The Journal Gazette
 
 
Wednesday, May 12, 2021 1:00 am

Schools aim to prevent feared dropout surge

Associated Press

KANSAS CITY, Kan. – U.S. educators are doing everything they can to track down high school students who stopped showing up to classes and to help them get the credits needed to graduate, amid an anticipated surge in the country's dropout rate during the coronavirus pandemic.

There isn't data available yet on how the pandemic has affected the nation's overall dropout rate, and many school officials say it's too early to know how many students who stopped logging on for distance learning don't plan to return.

But soaring numbers of students who are failing classes or are chronically absent have experts fearing the worst, and schools have been busy tracking down wayward seniors through social media, knocking on their doors, assigning staffers to help them make up for lost time and, in some cases, even relaxing graduation requirements.

At one high school in Kansas City, Kansas, staff members have made thousands of calls to the families of at-risk students, said Troy Pitsch, who supervises high school principals in the city.

“If we lose a student, it is going to be after kicking and screaming and fighting tooth and nail for them,” Pitsch said.

Many districts were forgiving last spring when schools shut down abruptly, freezing grades unless students wanted to improve them.
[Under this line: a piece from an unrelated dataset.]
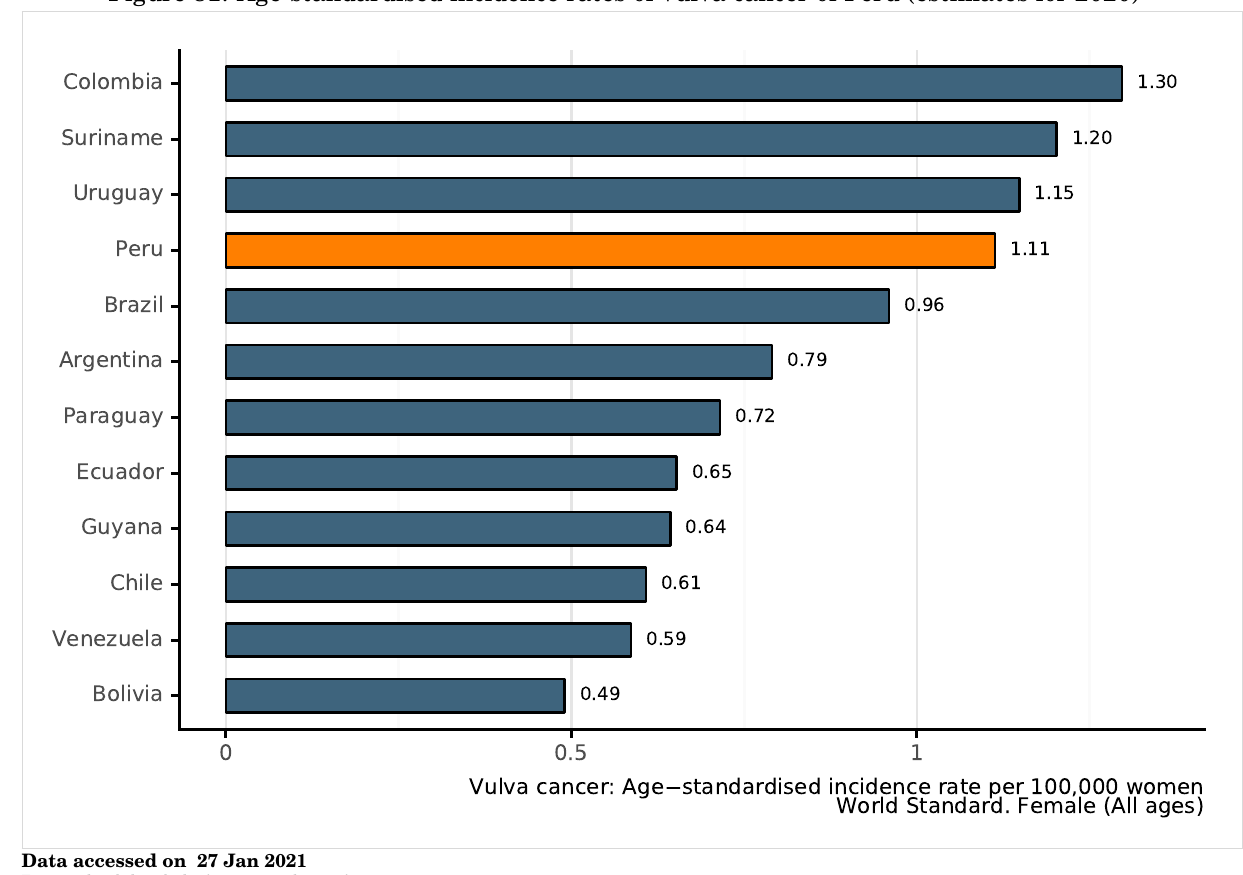
Figure 81: Age-standardised incidence rates of vulva cancer of Peru (estimates for 2020)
That made this year the first for which schools would feel the full effects of the pandemic on student performance and engagement.
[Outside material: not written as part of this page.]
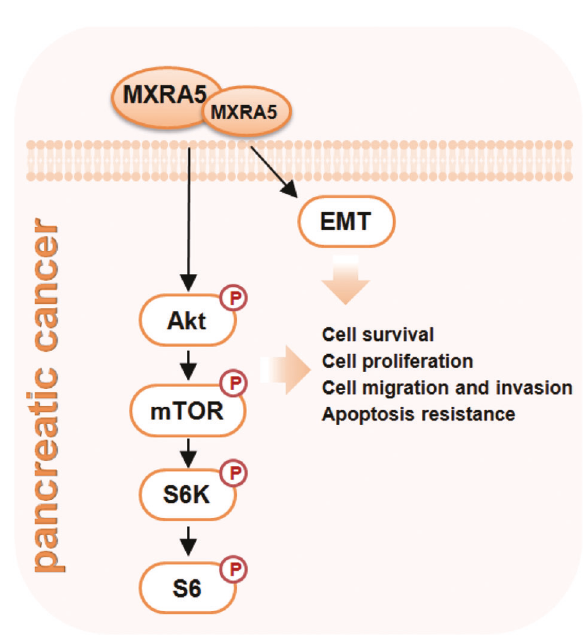
Fig. 9 The proposed signaling carton of the present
The United Nations Educational, Scientific and Cultural Organization warned that the pandemic had put 24 million children worldwide at risk of dropping out of school. That could erase gains the U.S. made in reducing its dropout rate, which fell from 9.3% in 2007 to 5.1% in 2019, according to the National Center for Education Statistics.

To keep students on track, some local governments and school systems have waived certain testing requirements for graduation or changed grading policies so that missed assignments aren't as damaging.

A National Dropout Prevention Center report predicted a doubling or tripling of the number of students who were at risk of falling behind academically and not graduating.

Among them was Jose Solano-Hernandez, a senior at Wyandotte High School in Kansas City, Kansas. In January, at his lowest point after the deaths of one grandparent from COVID-19 and another from cancer in the same week, he estimated that he had missed eight assignments in each of his classes.

“I wouldn't make my parents proud,” he recalled thinking as he struggled to learn virtually at night while working by day at a mechanic's shop.

Solano-Hernandez has been slowly chipping away at his backlog of work since his school brought back him and other struggling seniors for extra in-person help more than a month before the rest of the student body returned at the end of March. He said the change brought “relief” and he's now hopeful he'll graduate.